## [EXERCISE]
Copy the entries below exactly, but only from the line containing "<!-- lane casing -->" through the final line.

## [MATERIAL PROVIDED]
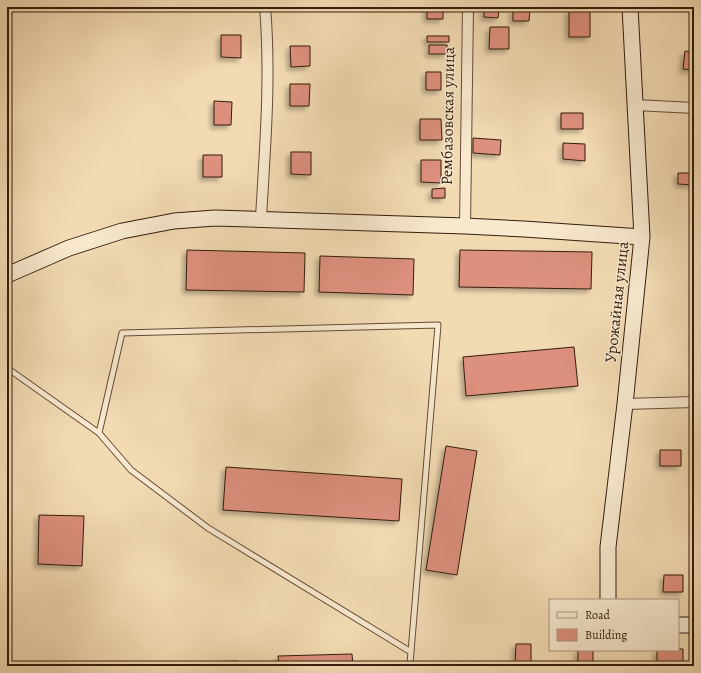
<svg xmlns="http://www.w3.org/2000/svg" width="701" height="673" viewBox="0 0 701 673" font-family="Alegreya,serif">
<defs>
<filter id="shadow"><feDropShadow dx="-3.5" dy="3.5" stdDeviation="2" flood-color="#0004"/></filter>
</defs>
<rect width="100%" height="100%" fill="#f2dbb3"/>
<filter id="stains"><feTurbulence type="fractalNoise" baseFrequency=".005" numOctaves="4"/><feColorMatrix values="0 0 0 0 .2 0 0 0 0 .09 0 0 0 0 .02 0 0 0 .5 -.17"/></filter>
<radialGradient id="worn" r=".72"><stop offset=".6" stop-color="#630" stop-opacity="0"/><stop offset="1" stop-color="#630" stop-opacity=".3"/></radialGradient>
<!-- building -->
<path fill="#dd907e" stroke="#341d0d" filter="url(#shadow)" d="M 427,7 L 443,7 L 443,19 L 427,19 Z
M 484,9 L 499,10 L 498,18 L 484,17 Z
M 513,10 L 530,10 L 529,21 L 513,21 Z
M 569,10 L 590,11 L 590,37 L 569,37 Z
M 490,27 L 509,27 L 509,49 L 489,49 Z
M 221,35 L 241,35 L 241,58 L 221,57 Z
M 427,36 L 449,36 L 449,42 L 427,42 Z
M 429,45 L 447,45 L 447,54 L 429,54 Z
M 290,46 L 310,46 L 310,66 L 291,67 Z
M 685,51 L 694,52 L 694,70 L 683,69 Z
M 426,72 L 441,72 L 441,90 L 426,90 Z
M 290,84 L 310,84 L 309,106 L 290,106 Z
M 214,101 L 232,102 L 231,125 L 214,125 Z
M 561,113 L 583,113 L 583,129 L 561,129 Z
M 420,119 L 441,119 L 442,140 L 420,140 Z
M 473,138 L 501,140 L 500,155 L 473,153 Z
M 563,143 L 585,144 L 585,161 L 563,159 Z
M 291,152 L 311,152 L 311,175 L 291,174 Z
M 203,155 L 222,155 L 222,177 L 203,177 Z
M 421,160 L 441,160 L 441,183 L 421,182 Z
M 678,173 L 694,173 L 694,185 L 678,184 Z
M 445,188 L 445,198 L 432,198 L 432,189 Z
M 187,250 L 305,253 L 304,292 L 186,290 Z
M 460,250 L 592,252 L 591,289 L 459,287 Z
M 320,256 L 414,259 L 413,295 L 319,292 Z
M 574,347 L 578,386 L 466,396 L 463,357 Z
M 446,446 L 477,451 L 457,575 L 426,570 Z
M 660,450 L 681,450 L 681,466 L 660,466 Z
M 226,467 L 402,479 L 399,521 L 223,510 Z
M 39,515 L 84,516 L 82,566 L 38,564 Z
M 664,575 L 683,575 L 683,592 L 663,592 Z
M 516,644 L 531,644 L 531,666 L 515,666 Z
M 678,649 L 683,649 L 683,666 L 657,666 L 657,650 L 678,650 Z
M 578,650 L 593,650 L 593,666 L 578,666 Z
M 352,654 L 353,666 L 279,666 L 278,656 Z
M 237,661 L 237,666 L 202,666 L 202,662 Z"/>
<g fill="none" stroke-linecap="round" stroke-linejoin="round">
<defs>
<path id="lane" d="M 7,368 L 99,433 L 131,470 L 208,528 L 411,652 L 410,663 L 413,666
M 99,433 L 122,333 L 438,325 L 411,652"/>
<path id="street" d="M 635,105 L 694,108
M 261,218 C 265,148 271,77 265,7
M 465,226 L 468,7
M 625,404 L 694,402"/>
<path id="secondary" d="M 7,275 L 69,248 L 122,231 L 174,221 L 215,218 L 465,226 L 524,229 L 642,237
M 608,600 L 608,547 L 625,404 L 642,237 L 630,7
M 678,625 L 694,625"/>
</defs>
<!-- lane casing -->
<use href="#lane" stroke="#644c36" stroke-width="7"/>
<!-- street casing -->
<use href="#street" stroke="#644c36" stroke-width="12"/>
<!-- secondary casing -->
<use href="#secondary" stroke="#341d0d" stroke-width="17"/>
<!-- lane -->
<use href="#lane" stroke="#f7e8ce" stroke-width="5"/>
<!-- street -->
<use href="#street" stroke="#f7e8ce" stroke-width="10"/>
<!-- secondary -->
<use href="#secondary" stroke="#f7e8ce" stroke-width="15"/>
</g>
<g text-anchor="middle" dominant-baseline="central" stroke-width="3" stroke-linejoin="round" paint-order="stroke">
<!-- street labels -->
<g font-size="16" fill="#341d0d" stroke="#f7e8ce">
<text transform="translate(448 116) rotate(-89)">Рембазовская улица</text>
<text transform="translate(617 302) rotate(-84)">Урожайная улица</text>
</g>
</g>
<!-- margin -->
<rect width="701" height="673" fill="none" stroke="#f2dbb3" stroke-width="24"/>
<rect x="8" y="8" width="685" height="657" fill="none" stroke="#341d0d" stroke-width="2"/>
<rect x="12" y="12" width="677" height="649" fill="none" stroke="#341d0d"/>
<!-- legend -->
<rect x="549" y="599" width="130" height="52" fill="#f7e8ce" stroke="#a99781"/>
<rect x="557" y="612" width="20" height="6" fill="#f7e8ce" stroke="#a99781"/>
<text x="585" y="619" font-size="12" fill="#341d0d">Road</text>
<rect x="557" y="629" width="20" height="12" fill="#dd907e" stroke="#a99781"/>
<text x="585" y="639" font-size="12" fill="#341d0d">Building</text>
<rect width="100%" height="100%" filter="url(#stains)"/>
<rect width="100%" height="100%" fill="url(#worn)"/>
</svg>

## [SOLUTION TO THIS EXERCISE]
<!-- lane casing -->
<use href="#lane" stroke="#644c36" stroke-width="7"/>
<!-- street casing -->
<use href="#street" stroke="#644c36" stroke-width="12"/>
<!-- secondary casing -->
<use href="#secondary" stroke="#341d0d" stroke-width="17"/>
<!-- lane -->
<use href="#lane" stroke="#f7e8ce" stroke-width="5"/>
<!-- street -->
<use href="#street" stroke="#f7e8ce" stroke-width="10"/>
<!-- secondary -->
<use href="#secondary" stroke="#f7e8ce" stroke-width="15"/>
</g>
<g text-anchor="middle" dominant-baseline="central" stroke-width="3" stroke-linejoin="round" paint-order="stroke">
<!-- street labels -->
<g font-size="16" fill="#341d0d" stroke="#f7e8ce">
<text transform="translate(448 116) rotate(-89)">Рембазовская улица</text>
<text transform="translate(617 302) rotate(-84)">Урожайная улица</text>
</g>
</g>
<!-- margin -->
<rect width="701" height="673" fill="none" stroke="#f2dbb3" stroke-width="24"/>
<rect x="8" y="8" width="685" height="657" fill="none" stroke="#341d0d" stroke-width="2"/>
<rect x="12" y="12" width="677" height="649" fill="none" stroke="#341d0d"/>
<!-- legend -->
<rect x="549" y="599" width="130" height="52" fill="#f7e8ce" stroke="#a99781"/>
<rect x="557" y="612" width="20" height="6" fill="#f7e8ce" stroke="#a99781"/>
<text x="585" y="619" font-size="12" fill="#341d0d">Road</text>
<rect x="557" y="629" width="20" height="12" fill="#dd907e" stroke="#a99781"/>
<text x="585" y="639" font-size="12" fill="#341d0d">Building</text>
<rect width="100%" height="100%" filter="url(#stains)"/>
<rect width="100%" height="100%" fill="url(#worn)"/>
</svg>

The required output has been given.